When we added the one-day prediction to our original network the graph
looked like an offset time delayed closing price graph. Not understanding
exactly what was going on we added the open, high, and low prediction. The
results shown above are from those predictions. Not liking some of our new
predictions we tried our old program but this time with more training. We
didn't have time to run the program on all stocks so we only ran it Papa John's
that are prediction look bad.
Papa John's (pzza)
We found it hard to decide how much to train the network.
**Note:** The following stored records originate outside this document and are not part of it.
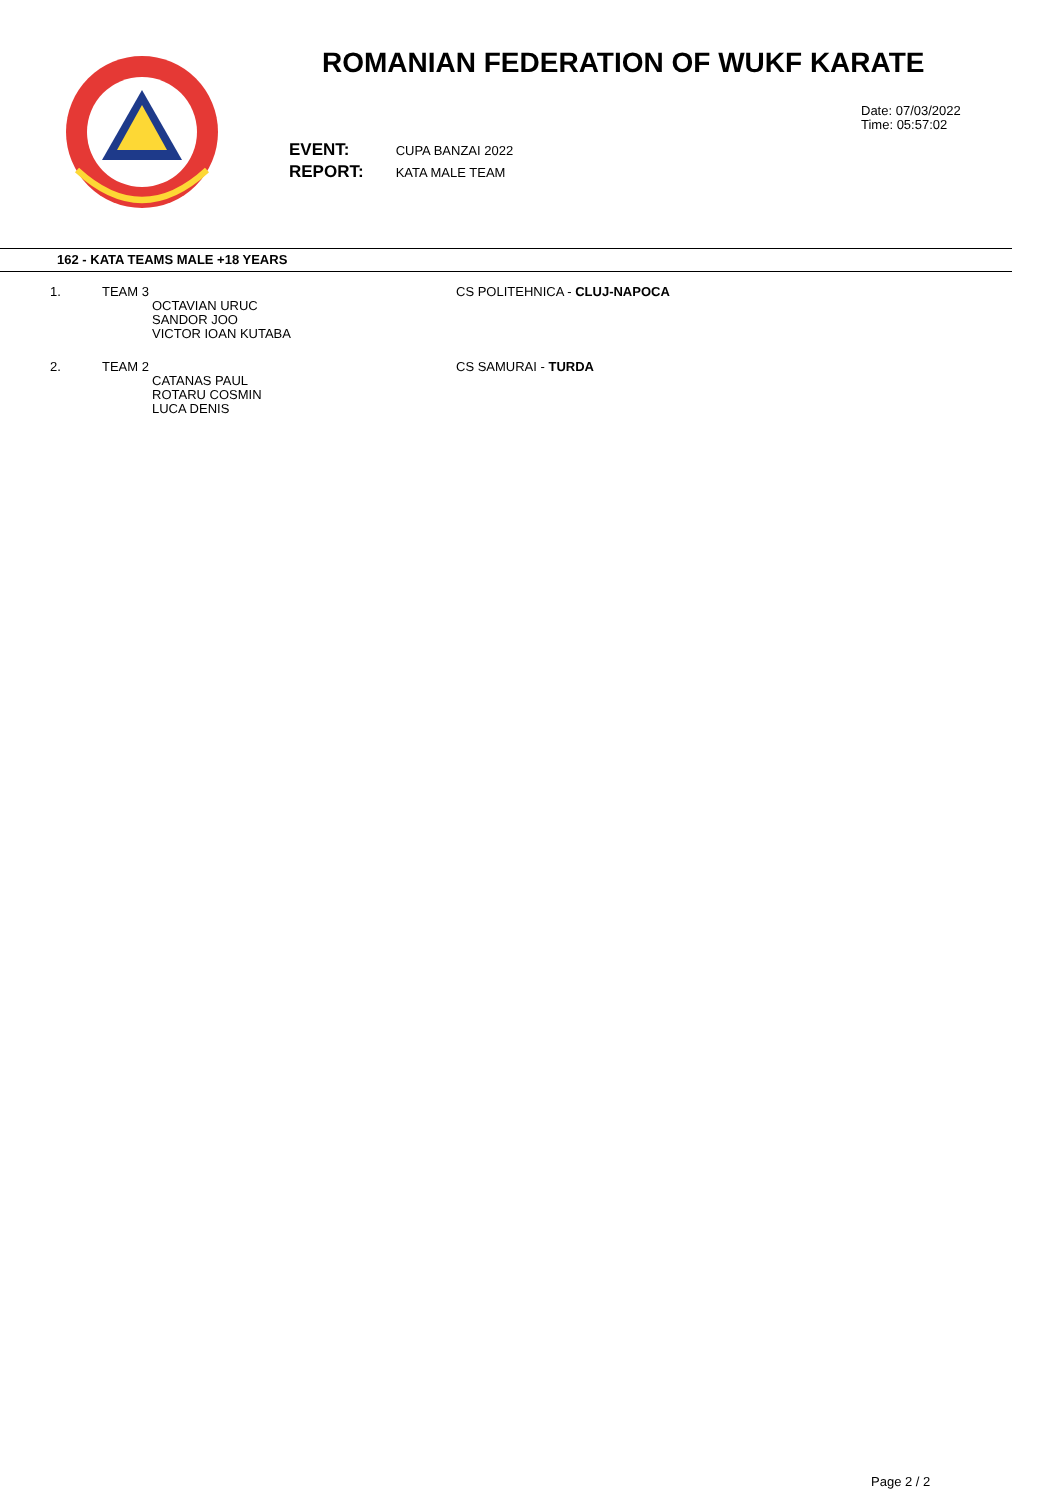ROMANIAN FEDERATION OF WUKF KARATE
Date: 07/03/2022
Time: 05:57:02
| EVENT: | CUPA BANZAI 2022 |
| REPORT: | KATA MALE TEAM |
162 - KATA TEAMS MALE +18 YEARS
| 1. | TEAM 3 OCTAVIAN URUC SANDOR JOO VICTOR IOAN KUTABA | CS POLITEHNICA - CLUJ-NAPOCA |
| 2. | TEAM 2 CATANAS PAUL ROTARU COSMIN LUCA DENIS | CS SAMURAI - TURDA |
Page 2 / 2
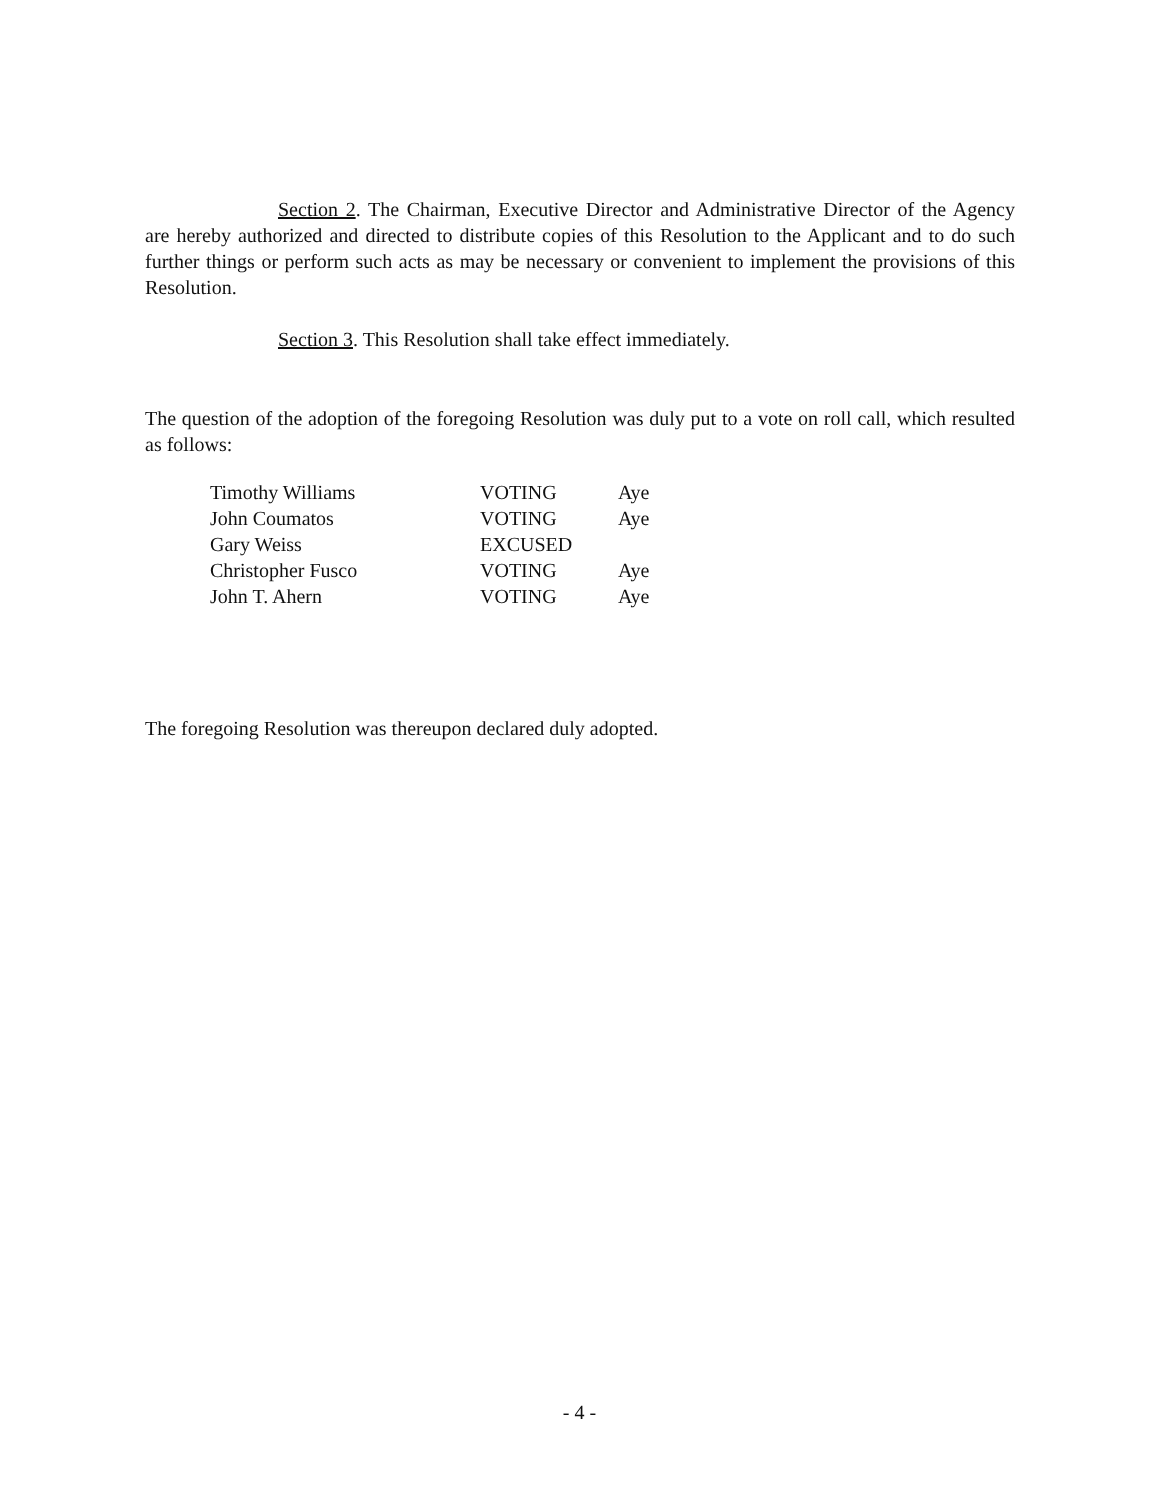Section 2. The Chairman, Executive Director and Administrative Director of the Agency are hereby authorized and directed to distribute copies of this Resolution to the Applicant and to do such further things or perform such acts as may be necessary or convenient to implement the provisions of this Resolution.
Section 3. This Resolution shall take effect immediately.
The question of the adoption of the foregoing Resolution was duly put to a vote on roll call, which resulted as follows:
| Timothy Williams | VOTING | Aye |
| John Coumatos | VOTING | Aye |
| Gary Weiss | EXCUSED | |
| Christopher Fusco | VOTING | Aye |
| John T. Ahern | VOTING | Aye |
The foregoing Resolution was thereupon declared duly adopted.
- 4 -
The number of stocks we choose and the time it took to train the neural network made this hard. At the end we couldn't decide on how much data to predict on. The extra data added to the training.
Other things we would have liked to try several other things. The data included the volume and it never used. Finding the day of week and assigning it a number value would have also added to the data. Changing the way the high, low, and open are predicted might help because there are cases where the predicted low was higher than the predicted high. Having more CPU power would have been helpful when designing the network.